Etats-Unis: Abercrombie jugé coupable de discrimination religieuse

SOCIETE La marque avait déclaré ignorer la religion de la candidate...

20 Minutes avec agences

— 

Une boutique Abercrombie & Fitch à New York
Une boutique Abercrombie & Fitch à New York — Mario Tama Getty

La Cour suprême des Etats-Unis a, ce lundi, donné tort à la marque « branchée » de prêt-à-porter Abercrombie, qui avait refusé d’embaucher une femme car elle portait un foulard islamique. En 2008, l’enseigne n’avait pas donné suite à la candidature de Samantha Elauf, 17 ans, qui portait un foulard noir lors d’un entretien de recrutement pour le poste de vendeuse, dans une boutique Abercrombie pour enfants de Tulsa, en Oklahoma (sud).

Lors du procès, qui s’est ouvert en février 2015, Abercrombie & Fitch a argué que la jeune femme n’avait pas mentionné sa confession ni demandé explicitement d’aménagement de sa politique vestimentaire en fonction de sa religion. Défendue par l’Agence gouvernementale pour l’égalité devant l’emploi (EEOC), Samantha Elauf affirmait au contraire qu’Abercrombie ne pouvait pas ignorer qu’elle était musulmane.

Pour rappel, la loi interdit, outre-Atlantique, la discrimination religieuse à l’embauche, sauf si l’employeur démontre qu’il ne peut pas « aménager raisonnablement » son activité pour la conformer à une pratique religieuse.

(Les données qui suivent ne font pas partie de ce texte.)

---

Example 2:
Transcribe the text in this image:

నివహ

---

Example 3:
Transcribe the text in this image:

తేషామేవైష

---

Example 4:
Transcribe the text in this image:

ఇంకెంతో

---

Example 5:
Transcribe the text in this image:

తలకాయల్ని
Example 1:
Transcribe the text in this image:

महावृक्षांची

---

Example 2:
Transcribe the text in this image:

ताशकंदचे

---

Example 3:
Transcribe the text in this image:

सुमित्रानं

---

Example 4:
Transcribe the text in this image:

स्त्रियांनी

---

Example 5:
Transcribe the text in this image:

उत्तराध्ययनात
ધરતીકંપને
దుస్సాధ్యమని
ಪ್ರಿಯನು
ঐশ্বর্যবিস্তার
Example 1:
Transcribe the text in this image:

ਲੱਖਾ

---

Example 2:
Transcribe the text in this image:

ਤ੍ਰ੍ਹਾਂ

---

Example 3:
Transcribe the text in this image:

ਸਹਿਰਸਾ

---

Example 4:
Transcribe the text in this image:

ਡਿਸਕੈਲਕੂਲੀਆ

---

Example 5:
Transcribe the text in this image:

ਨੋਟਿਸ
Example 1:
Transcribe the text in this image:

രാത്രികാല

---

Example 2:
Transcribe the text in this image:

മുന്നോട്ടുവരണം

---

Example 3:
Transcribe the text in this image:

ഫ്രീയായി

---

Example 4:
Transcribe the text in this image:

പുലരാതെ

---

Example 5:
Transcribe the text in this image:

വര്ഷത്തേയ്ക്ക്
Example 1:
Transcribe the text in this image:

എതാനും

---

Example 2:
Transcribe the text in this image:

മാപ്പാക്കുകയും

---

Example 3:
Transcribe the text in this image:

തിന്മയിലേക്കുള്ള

La pratique religieuse ne doit pas être un facteur d’embauche

A la quasi-unanimité, les juges de la plus haute instance du pays ont considéré qu’on ne « peut pas faire de la pratique religieuse d’un postulant, qu’elle soit confirmée ou pas, un facteur d’embauche ». « La loi ne requiert pas que l’employeur ait en fait connaissance » d’une nécessité d’aménager le règlement, a expliqué le juge Scalia, qui a présenté la décision.

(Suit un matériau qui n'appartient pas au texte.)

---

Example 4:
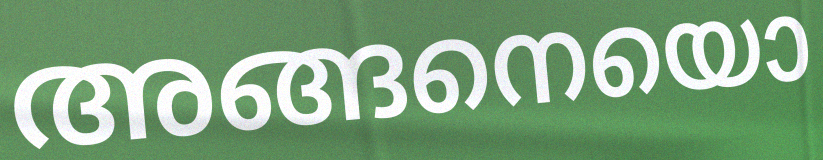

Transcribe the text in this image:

അങ്ങനെയൊ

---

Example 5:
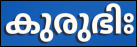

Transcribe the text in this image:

കുരുഭിഃ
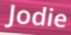
Jodie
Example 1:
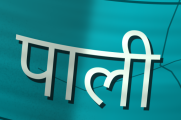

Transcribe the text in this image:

पाली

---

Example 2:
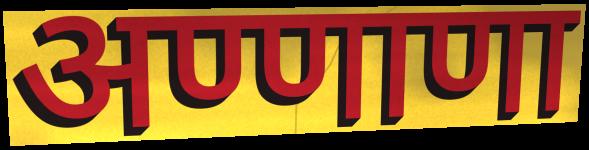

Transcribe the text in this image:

अण्णाणा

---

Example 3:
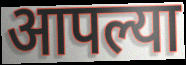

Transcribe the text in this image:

आपल्या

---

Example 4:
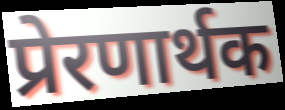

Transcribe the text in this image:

प्रेरणार्थक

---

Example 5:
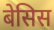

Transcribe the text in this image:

बेसिस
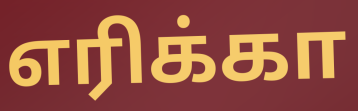
எரிக்கா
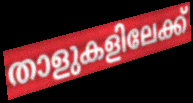
താളുകളിലേക്ക്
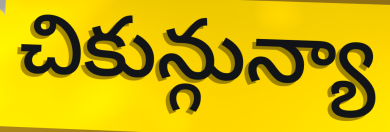
చికున్గున్యా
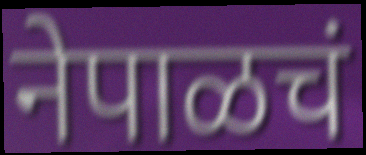
नेपाळचं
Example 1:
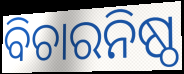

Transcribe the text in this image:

ବିଚାରନିଷ୍ଠ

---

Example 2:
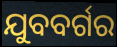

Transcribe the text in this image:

ଯୁବବର୍ଗର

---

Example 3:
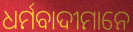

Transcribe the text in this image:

ଧର୍ମବାଦୀମାନେ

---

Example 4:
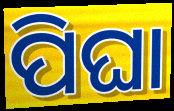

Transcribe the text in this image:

ପିଘା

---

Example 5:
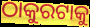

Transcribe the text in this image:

ଠାକୁରଟାକୁ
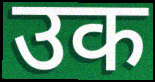
उक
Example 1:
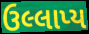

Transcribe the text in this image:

ઉલ્લાપ્ય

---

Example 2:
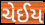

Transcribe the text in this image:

ચેઈય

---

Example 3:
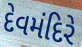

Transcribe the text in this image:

દેવમંદિરે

« Ici l’employeur a au moins supposé que la pratique (le port du foulard, NDR) était de nature religieuse. Son refus d’embaucher était donc motivé par le désir d’éviter d’autoriser cette pratique, et cela suffit », a asséné le juge catholique, traditionnellement enclin à défendre la liberté de religion.

« La pratique religieuse d’un employé ne doit pas être une raison pour un employeur de refuser l’embauche », a-t-il encore fustigé. Peu importe que la décision « découle d’une connaissance éclairée, d’un soupçon bien fondé ou d’un simple pressentiment », a ajouté le juge conservateur, immédiatement applaudi par la communauté sikh.

Abercrombie : Les cinq plus grandes polémiques de la marque des « enfants cools »

La marque a changé sa politique vestimentaire

Jusqu’ici réputés pour leurs mannequins aux torses sculpturaux et aux jeans taille basse et leurs vendeuses aux tailles de guêpe, les magasins de la marque ont décidé de faire peau neuve : « Nous avons fait des changements significatifs (…) y compris le remplacement de notre politique vestimentaire par un nouveau code vestimentaire qui permet à nos associés de faire des choix plus personnels et un changement de nos pratiques d’embauche moins portées sur la séduction », a encore commenté Carlene Benz, la porte-parole d’Abercrombie.

Depuis le 25 février, date de début du procès, Abercrombie a renoncé à ses mannequins aux torses nus et aux abdos saillants et a décidé de ne plus appeler ses vendeurs des « mannequins », préférant désormais les qualifier de « représentants de la marque ».